DOCUMENT EXTRACT Block Start

Casio began not with watches but with calculation. Tadao Kashio founded Kashio Seisakujo in Tokyo in 1946, and with his three brothers developed the 14-A in 1957, the world's first compact all-electric relay calculator, incorporating the business as Casio Computer Co. that same year. The move into watchmaking came in November 1974 with the Casiotron, a digital watch whose claim to fame was an automatic calendar that knew how many days each month had, a small feat of logic that announced how an electronics firm would approach timekeeping.

Casio's landmark is the G-Shock. Engineer Kikuo Ibe, after breaking a treasured watch given to him by his father, set out to build one that could not break, chasing a triple-10 target: survive a 10-meter drop, resist water to 10 bar, and run 10 years on a battery. After roughly 200 prototypes, the insight that a module floating within a hollow structure could absorb shock, inspired by watching a rubber ball bounce, produced the DW-5000C in April 1983. Its square case and protective philosophy still define the line today.

Around it grew a catalog of quietly important watches. The F-91W of 1989, a featherweight resin digital with alarm, stopwatch, and a battery that runs for years, became one of the best-selling watches ever made and remains in production essentially unchanged. The Databank series from 1984 put a phone directory on the wrist, calculator watches like the CA-50 turned up in Hollywood films, and the A158 and A168 on steel bracelets carried the same plain-spoken design language to dressier wrists.

Vintage Casio collecting rewards attention to module numbers, the small code on the case back that identifies the electronics inside. Early screw-back G-Shocks such as the DW-5000C and DW-5600C command real money, original Casiotrons are genuinely scarce, and clean examples of 1980s models with intact resin and bright displays get harder to find every year, since polymer cases age in a way steel does not. It is one of the few corners of collecting where the landmark pieces remain affordable.

DOCUMENT EXTRACT Block End
RECORD EXTRACTS Block Start

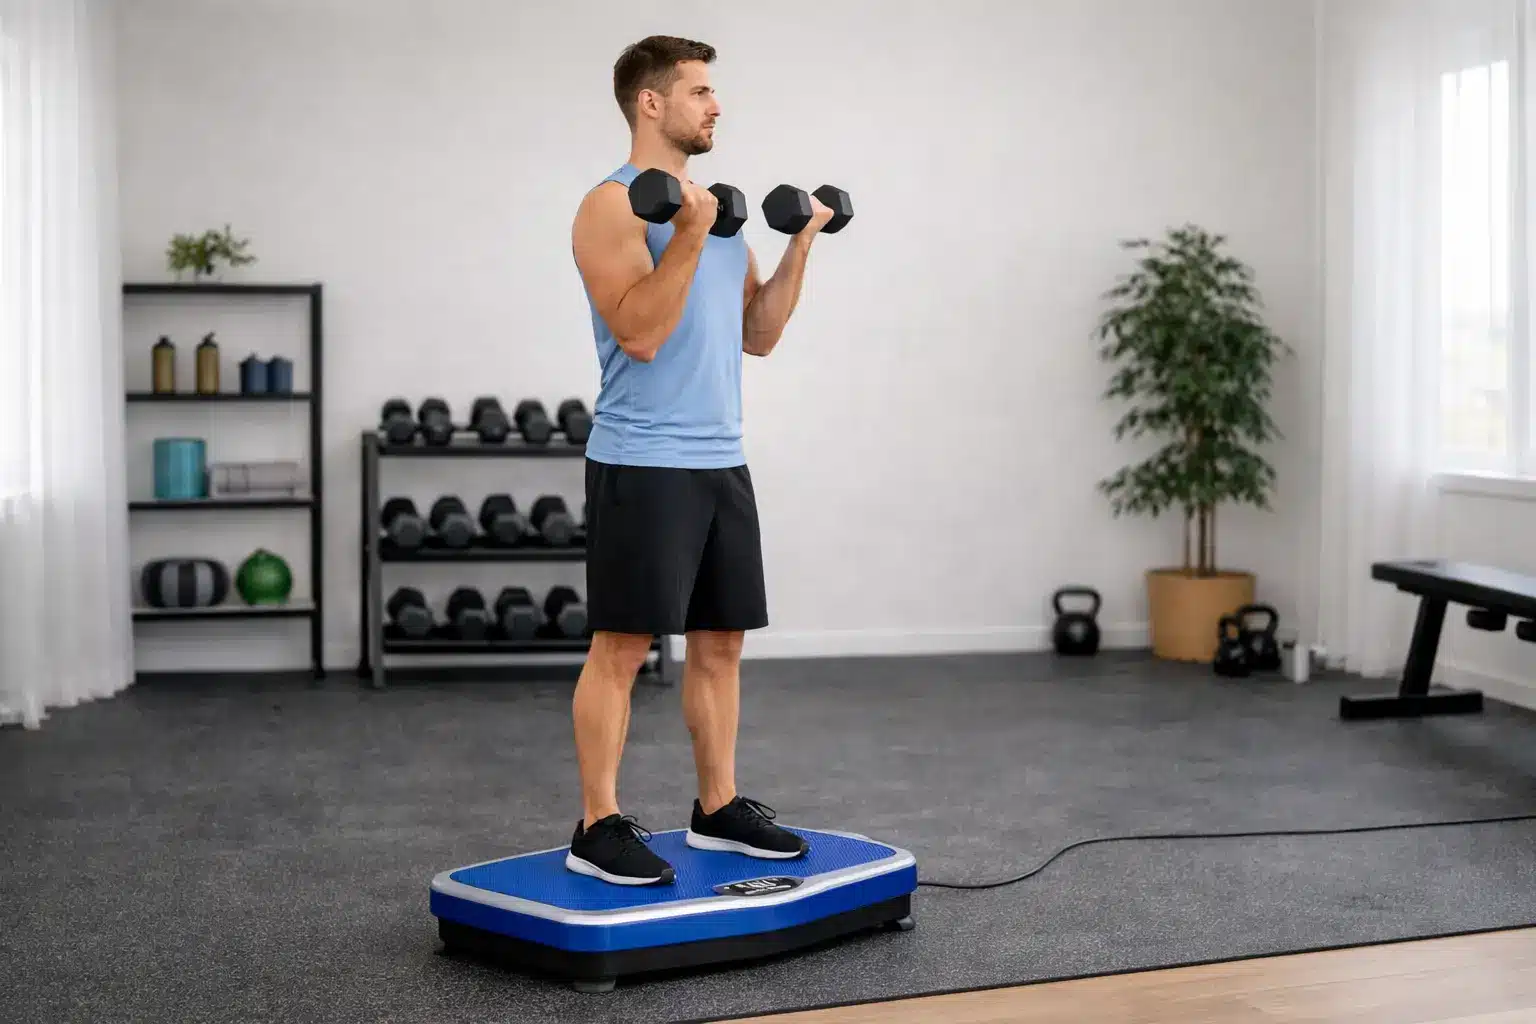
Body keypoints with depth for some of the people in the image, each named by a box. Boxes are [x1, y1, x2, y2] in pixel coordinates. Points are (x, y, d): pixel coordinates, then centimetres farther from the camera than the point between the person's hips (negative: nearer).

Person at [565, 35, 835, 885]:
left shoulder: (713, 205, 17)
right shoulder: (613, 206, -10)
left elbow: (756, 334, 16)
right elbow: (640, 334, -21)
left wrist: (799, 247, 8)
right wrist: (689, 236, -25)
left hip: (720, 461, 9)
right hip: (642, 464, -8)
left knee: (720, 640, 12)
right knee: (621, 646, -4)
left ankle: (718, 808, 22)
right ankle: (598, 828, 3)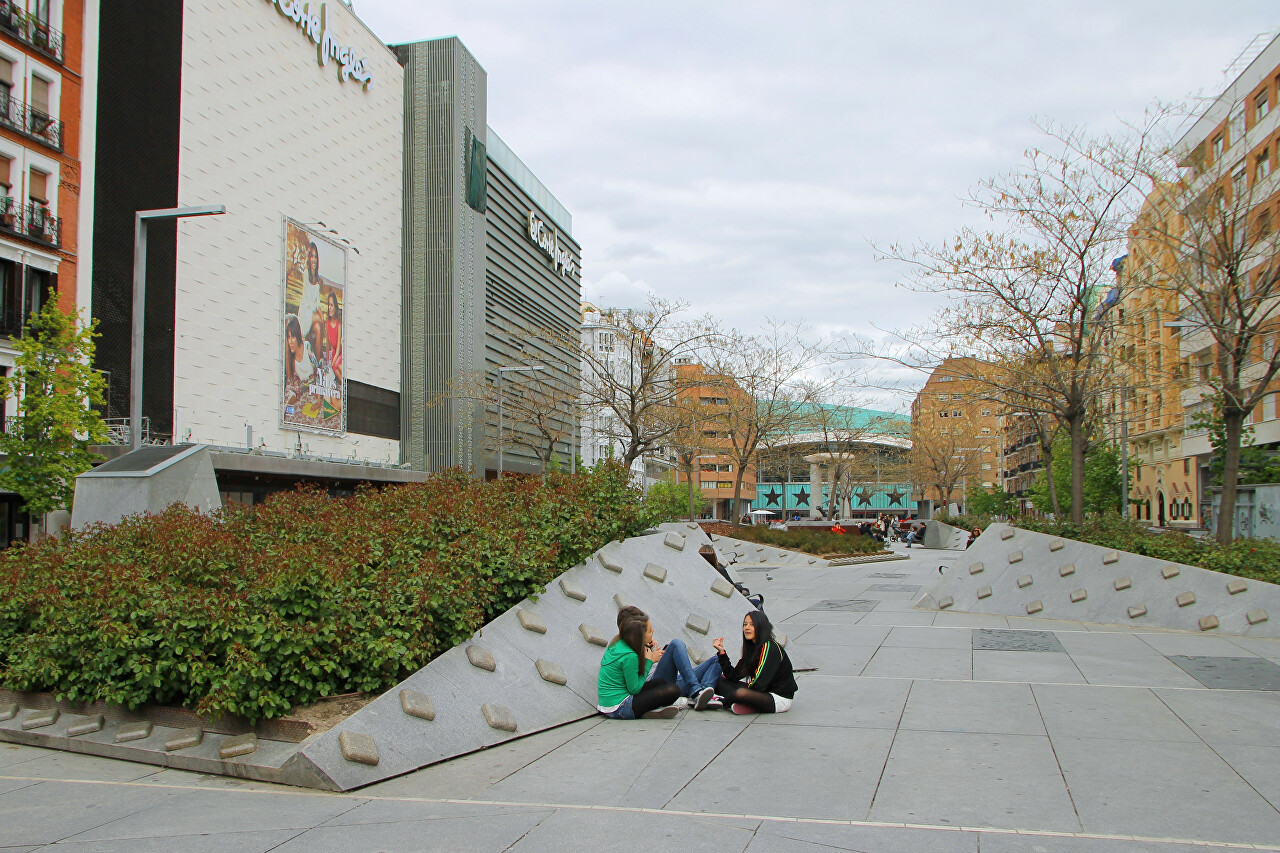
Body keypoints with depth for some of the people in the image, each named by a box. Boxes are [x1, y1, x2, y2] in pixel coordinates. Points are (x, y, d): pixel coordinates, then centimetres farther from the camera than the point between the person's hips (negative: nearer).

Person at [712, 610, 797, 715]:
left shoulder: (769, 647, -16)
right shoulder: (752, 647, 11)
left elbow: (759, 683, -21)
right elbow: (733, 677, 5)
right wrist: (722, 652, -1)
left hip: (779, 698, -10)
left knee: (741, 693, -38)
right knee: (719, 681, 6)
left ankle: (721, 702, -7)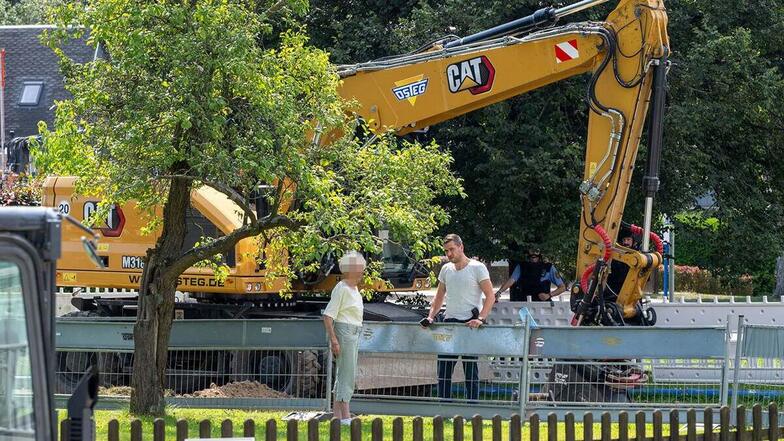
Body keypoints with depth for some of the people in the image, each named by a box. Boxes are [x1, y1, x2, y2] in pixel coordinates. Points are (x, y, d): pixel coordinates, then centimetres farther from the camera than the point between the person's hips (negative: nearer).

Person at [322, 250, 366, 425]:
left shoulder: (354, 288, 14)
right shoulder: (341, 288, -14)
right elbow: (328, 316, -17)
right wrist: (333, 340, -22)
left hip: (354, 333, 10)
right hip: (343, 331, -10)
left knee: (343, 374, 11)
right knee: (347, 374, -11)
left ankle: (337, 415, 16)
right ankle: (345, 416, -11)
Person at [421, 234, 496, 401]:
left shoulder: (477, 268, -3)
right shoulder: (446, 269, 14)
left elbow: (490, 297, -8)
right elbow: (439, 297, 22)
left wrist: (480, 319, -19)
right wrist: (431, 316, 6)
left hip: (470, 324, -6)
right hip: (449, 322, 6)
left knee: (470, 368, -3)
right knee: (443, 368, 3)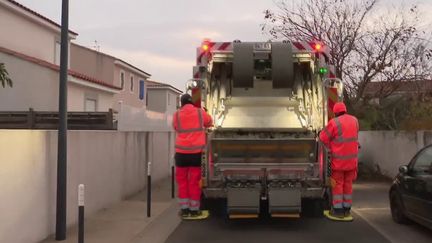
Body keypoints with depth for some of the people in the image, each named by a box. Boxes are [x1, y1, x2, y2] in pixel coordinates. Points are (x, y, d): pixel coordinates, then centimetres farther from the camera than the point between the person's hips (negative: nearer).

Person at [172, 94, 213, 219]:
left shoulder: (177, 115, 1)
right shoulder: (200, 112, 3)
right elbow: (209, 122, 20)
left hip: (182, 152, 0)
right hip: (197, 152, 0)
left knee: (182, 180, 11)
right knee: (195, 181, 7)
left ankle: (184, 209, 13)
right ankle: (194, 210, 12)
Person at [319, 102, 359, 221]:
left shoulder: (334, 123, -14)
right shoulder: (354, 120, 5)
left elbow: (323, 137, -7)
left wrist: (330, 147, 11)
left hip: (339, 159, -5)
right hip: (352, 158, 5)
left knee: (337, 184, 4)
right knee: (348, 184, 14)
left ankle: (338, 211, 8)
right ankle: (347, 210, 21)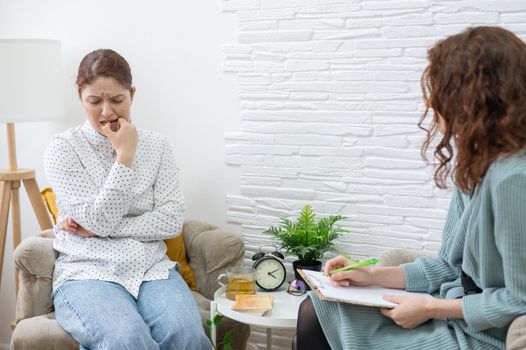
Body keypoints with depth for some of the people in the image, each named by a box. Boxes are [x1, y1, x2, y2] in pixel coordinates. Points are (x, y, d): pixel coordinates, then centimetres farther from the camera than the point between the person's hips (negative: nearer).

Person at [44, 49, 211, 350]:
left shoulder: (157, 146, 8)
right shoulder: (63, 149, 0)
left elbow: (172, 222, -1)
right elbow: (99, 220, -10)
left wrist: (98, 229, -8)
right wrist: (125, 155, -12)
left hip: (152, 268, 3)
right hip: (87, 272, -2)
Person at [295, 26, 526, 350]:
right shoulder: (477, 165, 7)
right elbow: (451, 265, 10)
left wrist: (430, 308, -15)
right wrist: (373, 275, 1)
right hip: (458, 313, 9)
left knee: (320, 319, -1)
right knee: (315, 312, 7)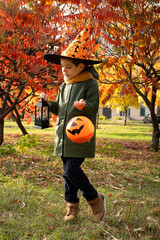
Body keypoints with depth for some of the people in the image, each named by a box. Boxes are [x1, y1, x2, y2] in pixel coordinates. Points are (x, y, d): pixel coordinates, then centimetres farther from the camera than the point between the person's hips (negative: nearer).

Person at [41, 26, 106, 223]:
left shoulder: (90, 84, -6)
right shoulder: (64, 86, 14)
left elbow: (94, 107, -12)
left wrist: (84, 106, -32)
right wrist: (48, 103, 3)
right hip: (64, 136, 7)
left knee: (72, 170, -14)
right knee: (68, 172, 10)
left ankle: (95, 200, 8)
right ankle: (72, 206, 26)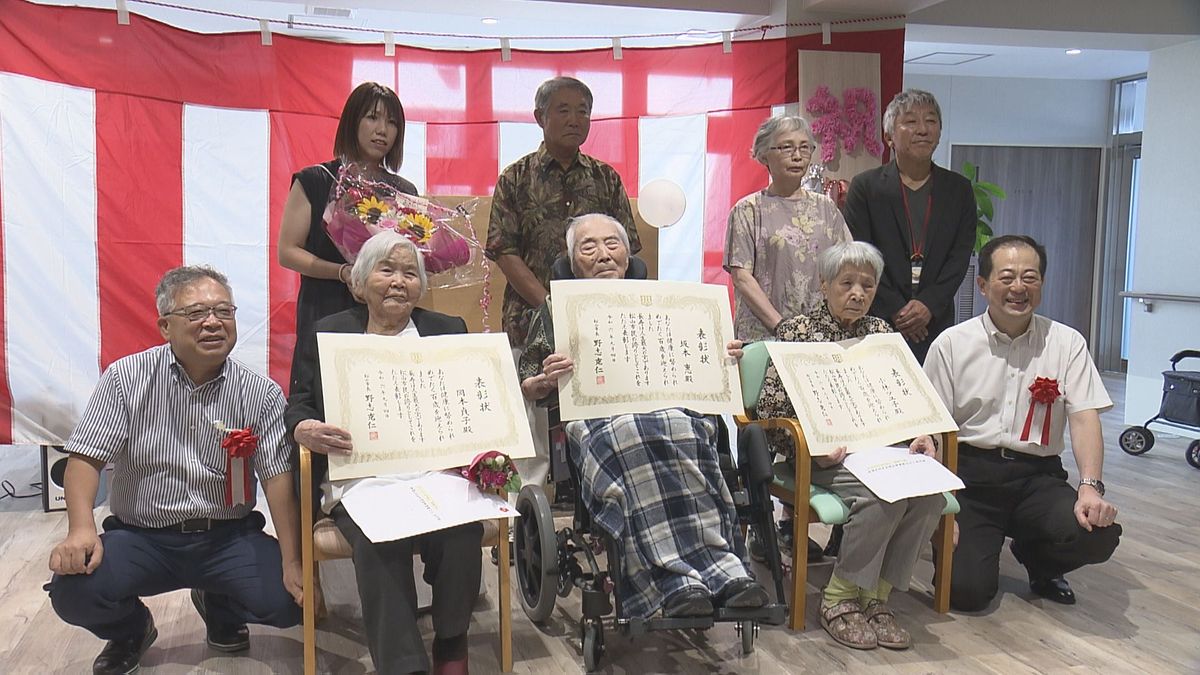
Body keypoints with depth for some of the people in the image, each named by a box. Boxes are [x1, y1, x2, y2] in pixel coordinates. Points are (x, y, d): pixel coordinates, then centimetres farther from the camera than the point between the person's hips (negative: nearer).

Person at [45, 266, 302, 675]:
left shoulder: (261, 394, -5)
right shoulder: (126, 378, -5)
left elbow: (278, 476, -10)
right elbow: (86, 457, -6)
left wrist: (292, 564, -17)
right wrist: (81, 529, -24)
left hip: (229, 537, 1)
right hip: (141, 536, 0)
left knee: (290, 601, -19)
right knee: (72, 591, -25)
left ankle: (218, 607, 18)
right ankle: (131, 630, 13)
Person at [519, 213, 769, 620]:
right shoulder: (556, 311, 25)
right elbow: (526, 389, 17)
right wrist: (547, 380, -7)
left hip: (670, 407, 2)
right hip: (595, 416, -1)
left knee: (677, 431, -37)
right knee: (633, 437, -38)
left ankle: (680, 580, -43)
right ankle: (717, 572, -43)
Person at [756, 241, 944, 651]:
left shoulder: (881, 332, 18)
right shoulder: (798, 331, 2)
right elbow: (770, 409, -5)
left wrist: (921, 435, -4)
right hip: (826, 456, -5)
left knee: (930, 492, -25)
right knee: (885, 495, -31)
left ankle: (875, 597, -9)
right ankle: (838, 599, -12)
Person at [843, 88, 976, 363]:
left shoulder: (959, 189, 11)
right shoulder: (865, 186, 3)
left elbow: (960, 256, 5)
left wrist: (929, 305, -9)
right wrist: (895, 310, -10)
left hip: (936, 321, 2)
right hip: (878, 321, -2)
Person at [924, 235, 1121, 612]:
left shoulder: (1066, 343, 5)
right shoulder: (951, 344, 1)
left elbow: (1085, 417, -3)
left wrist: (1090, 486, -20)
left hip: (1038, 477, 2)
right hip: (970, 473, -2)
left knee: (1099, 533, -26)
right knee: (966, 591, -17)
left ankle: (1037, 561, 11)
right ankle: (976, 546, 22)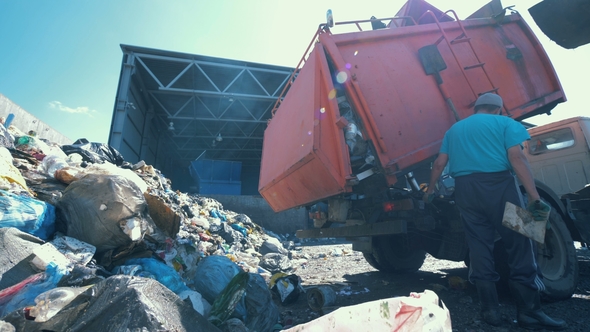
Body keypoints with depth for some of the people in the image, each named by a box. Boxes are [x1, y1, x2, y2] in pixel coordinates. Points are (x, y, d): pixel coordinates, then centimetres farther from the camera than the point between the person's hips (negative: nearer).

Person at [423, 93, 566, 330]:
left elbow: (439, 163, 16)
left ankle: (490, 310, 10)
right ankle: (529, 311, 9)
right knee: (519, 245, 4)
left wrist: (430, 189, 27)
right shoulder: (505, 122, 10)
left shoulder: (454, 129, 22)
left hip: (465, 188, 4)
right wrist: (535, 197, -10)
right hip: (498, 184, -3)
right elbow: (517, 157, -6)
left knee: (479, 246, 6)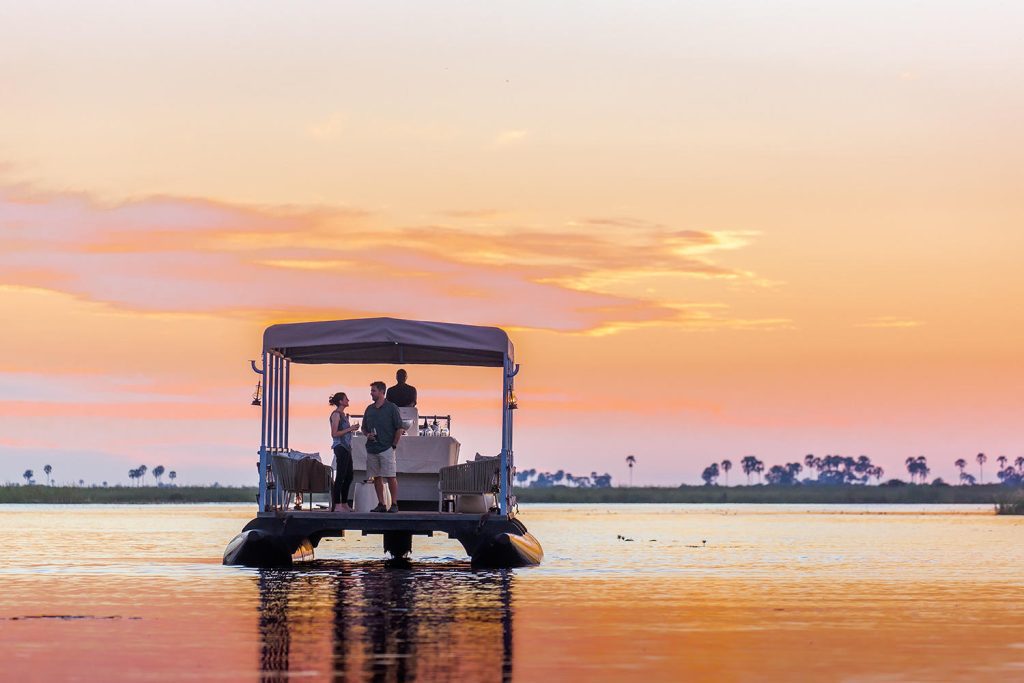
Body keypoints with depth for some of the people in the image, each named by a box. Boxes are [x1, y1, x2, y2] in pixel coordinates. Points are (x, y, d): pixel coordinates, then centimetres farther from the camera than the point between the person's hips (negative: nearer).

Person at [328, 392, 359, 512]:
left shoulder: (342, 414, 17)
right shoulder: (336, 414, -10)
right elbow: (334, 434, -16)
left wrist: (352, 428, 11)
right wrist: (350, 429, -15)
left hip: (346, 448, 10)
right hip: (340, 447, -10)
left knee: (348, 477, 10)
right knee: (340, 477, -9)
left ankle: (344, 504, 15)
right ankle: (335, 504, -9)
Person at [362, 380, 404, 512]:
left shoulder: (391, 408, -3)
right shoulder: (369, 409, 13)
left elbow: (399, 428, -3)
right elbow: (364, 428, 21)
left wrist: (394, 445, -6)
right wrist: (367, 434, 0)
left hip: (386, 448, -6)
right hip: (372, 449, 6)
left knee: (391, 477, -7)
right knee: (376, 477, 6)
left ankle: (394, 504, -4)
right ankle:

RECORD EXTRACTS Block End

__USING THE INFORMATION__:
1 – Print the passage of the Casio history text above from "Vintage Casio collecting" to "pieces remain affordable.".
2 – Translate this sentence from the Casio history text into Spanish: "Casio began not with watches but with calculation."

__PER-TASK ANSWERS__:
1 –
Vintage Casio collecting rewards attention to module numbers, the small code on the case back that identifies the electronics inside. Early screw-back G-Shocks such as the DW-5000C and DW-5600C command real money, original Casiotrons are genuinely scarce, and clean examples of 1980s models with intact resin and bright displays get harder to find every year, since polymer cases age in a way steel does not. It is one of the few corners of collecting where the landmark pieces remain affordable.

2 – Casio no comenzó con relojes, sino con el cálculo.